J’avais passé la nuit sur cette autoroute. C’est d’ailleurs, à ce jour encore, à peu près tout ce que je connais de l’Autriche. Les vacances touchaient à leur fin. Nous avions déposé un compère dans le nord de la Slovénie, à la lisière des Alpes Juliennes – « on a relâché l’ours slovène », avait-on gaiement plaisanté -, là où quelques jours plus tard, il s’apprêtait à retrouver un joyeux drille avec qui il allait entreprendre l’ascension du Triglav. Nous étions sur le départ, et secrètement, je l’enviais en tâchant de bien viser les virages. Sans moi dans la voiture, Marc, Tom et Pedro, les yeux engourdis, entamaient une bavette avec les étoiles.

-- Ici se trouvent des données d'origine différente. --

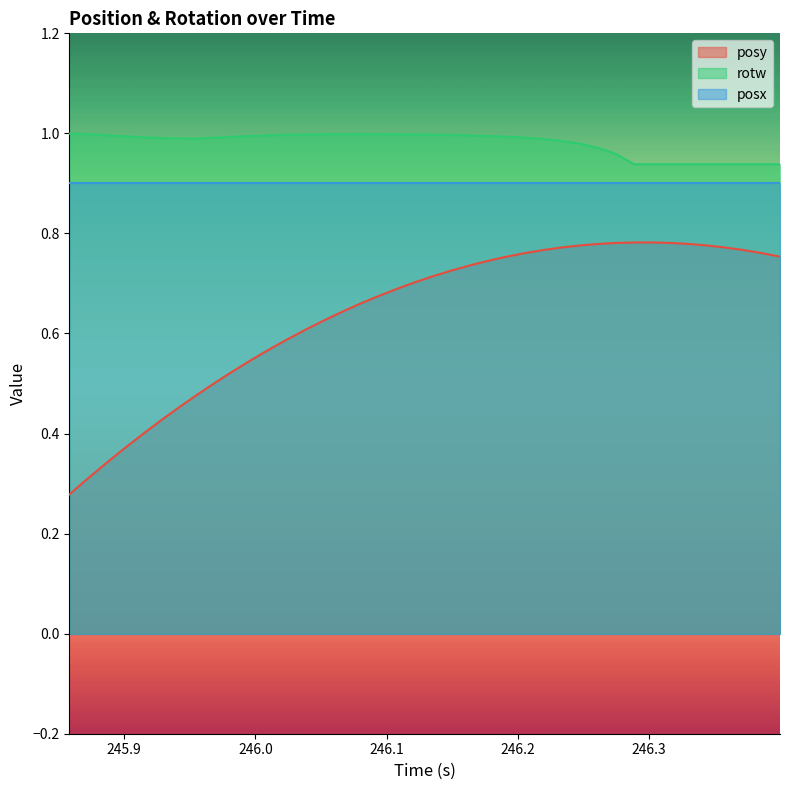

Does the chart have visible grid lines?

No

Pas besoin de dormir pour ma part: je luttais avec l’assurance d’un festivalier au bout de sa troisième nuit debout, l’estomac vide, les oreilles occupées par la musique d’un groupe électro nantais, mais paradoxalement assez serein. Mes congés n’avaient été qu’un mirage, une bulle évaporée avant même de s’extirper de son cercle, c’était décidément un souci que l’on connaissait davantage les années passant, le temps qui nous échappe, cramés les beaux jours, tombées les feuilles printanières, fumées les cigarettes. D’ores et déjà, je savais qu’il ne m’en resterait pas grand chose d’ici peu, si peu de souvenirs que je ne sais même pas si j’oserai me vanter, dans quelques mois, d’avoir passé quelques jours à la porte ouest des Balkans. Enfin, la porte ouest des Balkans, c’est encore discutable, certains individus lorgneraient sans doute de travers en entendant cela, disons plutôt l’extrême est de l’ouest de l’Europe pour rester politiquement correct.

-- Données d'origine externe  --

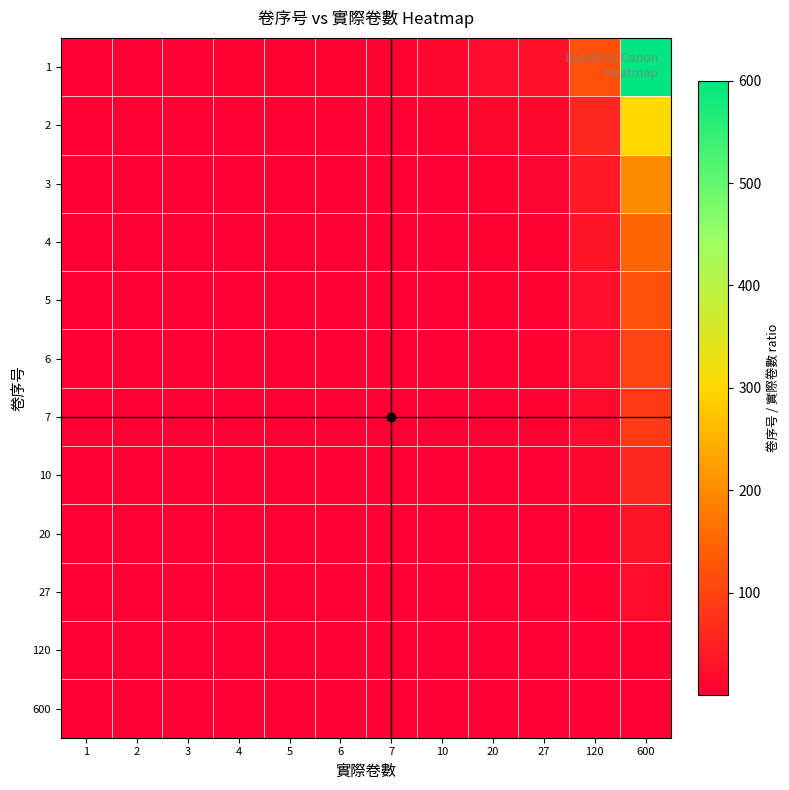

Which series has the largest total across all categories?

1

Cent kilomètres avaient passé sans que je m’en rende compte : dangereux ou pas? Devais-je « faire une pause » comme me l’indiquaient les réguliers messages rédigés en allemand sur la route, messages dont je devinais péniblement le sens grâce – ou à cause – de leur pénible régularité ? Les plans de sécurité étant ce qu’ils sont sur notre continent, dans une perspective macro-continentale, j’imagine que oui. Traverser l’Autriche, puis l’Allemagne, enfin la moitié est de la France pour rentrer chez soi, oui, on pouvait dire, à travers de stricts critères européens en matière de santé publique, que l’aventure était osée. Pour autant, je ne songeais pas à m’arrêter, empoignant ma canette de Redboule sous les néons d’un tunnel transalpin.

autoroute2

Il était deux heures du matin. 50 kilomètres au large de Munich, et mes compatriotes dormaient encore. La musique s’était éteinte. Un tel calme régnait dans la voiture que l’on aurait pu croire que le sommeil avait mué en morne trépas. Galvanisé par la route, je mettais toute mon énergie à en distinguer les contours, à suivre les lignes blanches, à ne point dévier de l’obscur chemin qui engloutissait la voiture. La nuit facilitait paradoxalement ma concentration, et je commençais à réfléchir à de sombres perspectives. L’équipage du navire était-il seulement encore vivant ? Dans le calme mortuaire qui régnait au sein du véhicule, rien n’était moins sûr. J’en arrivais même à me demander si je n’étais pas moi-même complètement mort, doux effets de la transe diabolique des véhicules élancés sur de grands parcours agglomérés. Soudain, il me venait en tête des pensées non-désirées, inexplicables : pourquoi ne pas terminer les vacances par un crash aussi furtif que fatal, là, sur cette langue de béton qui serpentait inlassablement ? Après tout, c’était comme si mes covoitureurs étaient déjà passé de l’autre coté du mur,j’étais le seul survivant, le seul survivant de cette fuite en arrière. A quoi bon rentrer, ressasser un séjour bref et pénible pendant de longues semaines de travail, pour recommencer la même erreur, exactement la même erreur des mois après ? Et le Triglav était loin, désormais…

Vers 2h30, j’ai aperçu une lumière rouge surmontant un panneau qui signalait une aire d’autoroute. Je décidais alors de m’arrêter pour dormir à mon tour, sans réveiller mes sbires. Malconfortablement installés sur le parking qui jouxtait un grand resto-route aux lumières stridentes, je baissais mon siège et me laissait aller au repos. L’équipage était sauvé.